Young programmers, due to lack of experience, sometimes don’t see that writing
code is only a small part in producing software.

------
peterwwillis
I grew up in the open source community. There's a lot of really good best
practices that you pick up there as you contribute to or pull from other
projects. Among those are the development/stable release trees.

If you have something that "just works", you do a release, but to a
development branch. Eventually some of those features can get backported to
stable, or the release will get upgraded to stable after thorough testing, or
all new feature development will end once it's been tested enough to ensure a
stable release. There may be 10 development releases before a stable release
comes out. The benefit is you get to "just ship" code, but stable users aren't
forced to deal with your bugs and various changes just because you wanted to
get an experimental feature out the door.

"To ship" is not a software development practice. It's silicon valley hype.
It's the idea that delivering an average product is more important than
designing, developing, testing, and producing a really good product. The
author is right, this is difficult. But this is not what I think most people
consider when they say "to ship".

------
dahart
People I respect told me the same thing, so I used to believe shipping made me
a better programmer. It probably did in the sense that you see what it takes
to finish, and sometimes it takes dropping your ideals for a while. Sometimes
it takes a lot more polish than you expect. Sometimes you see the flaws in
your genius designs exposed, and you learn what ways you failed to cover all
possibilities even though you had 'proved' it.
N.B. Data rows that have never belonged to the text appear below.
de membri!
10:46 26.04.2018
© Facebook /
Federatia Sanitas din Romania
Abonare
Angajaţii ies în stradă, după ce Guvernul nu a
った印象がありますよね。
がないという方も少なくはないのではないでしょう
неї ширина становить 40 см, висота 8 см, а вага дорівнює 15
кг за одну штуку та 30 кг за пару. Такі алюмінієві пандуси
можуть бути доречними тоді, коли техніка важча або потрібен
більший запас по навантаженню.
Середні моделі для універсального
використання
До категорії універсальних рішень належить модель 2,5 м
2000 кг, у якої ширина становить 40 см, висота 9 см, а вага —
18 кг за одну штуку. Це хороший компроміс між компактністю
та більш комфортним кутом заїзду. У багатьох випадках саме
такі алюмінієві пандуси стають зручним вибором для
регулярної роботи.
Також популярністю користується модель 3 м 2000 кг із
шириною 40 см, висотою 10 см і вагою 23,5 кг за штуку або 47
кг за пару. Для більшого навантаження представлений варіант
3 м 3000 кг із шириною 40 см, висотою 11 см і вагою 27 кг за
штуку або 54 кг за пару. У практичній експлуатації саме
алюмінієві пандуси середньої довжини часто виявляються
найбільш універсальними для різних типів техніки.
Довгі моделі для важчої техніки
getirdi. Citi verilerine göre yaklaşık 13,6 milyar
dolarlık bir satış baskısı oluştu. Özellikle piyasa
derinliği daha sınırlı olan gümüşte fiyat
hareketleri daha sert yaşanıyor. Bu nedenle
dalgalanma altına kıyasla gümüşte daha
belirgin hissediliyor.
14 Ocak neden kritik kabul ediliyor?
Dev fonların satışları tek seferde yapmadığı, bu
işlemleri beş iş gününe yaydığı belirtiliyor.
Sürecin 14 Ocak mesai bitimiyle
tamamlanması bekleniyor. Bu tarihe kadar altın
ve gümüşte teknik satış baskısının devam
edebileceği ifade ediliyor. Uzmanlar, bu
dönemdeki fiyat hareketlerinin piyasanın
But, shipping has also done me as much damage as good. Unreasonable deadlines
lead to bad decisions. Crunch times make me stupider, take many months to
recover from mentally, and frequently are so crowded with patching things up
that the lessons I should have learned about what I did wrong are lost in the
wind.

Any company that wants to get on their white horse and trumpet about the
virtues of shipping should be required to back it up with strong data on the
virtues of excellent project management as well as how they have figured out
how to ship software on a deadline with absolutely no overtime!

------
maguirre
I don't know what I am missing here but after reading the article I came out
with the following: "If you want to be a good programmer you should do a job
well done"

------
polskibus
Productionalization is important indeed, however I'd say that it is a trait
desired in any engineer, not necessarily a programmer.

------
coldcode
Real programmers ship, i.e. real programmers that work for sane companies and
management sometimes ship code that customers actual want. Shipping products
is rarely dependent only on programmers.

------
edabobojr
I think that either I misread this article or some of the other posters have.
The author isn't talking about shipping a product, the author is talking about
delivering code to production.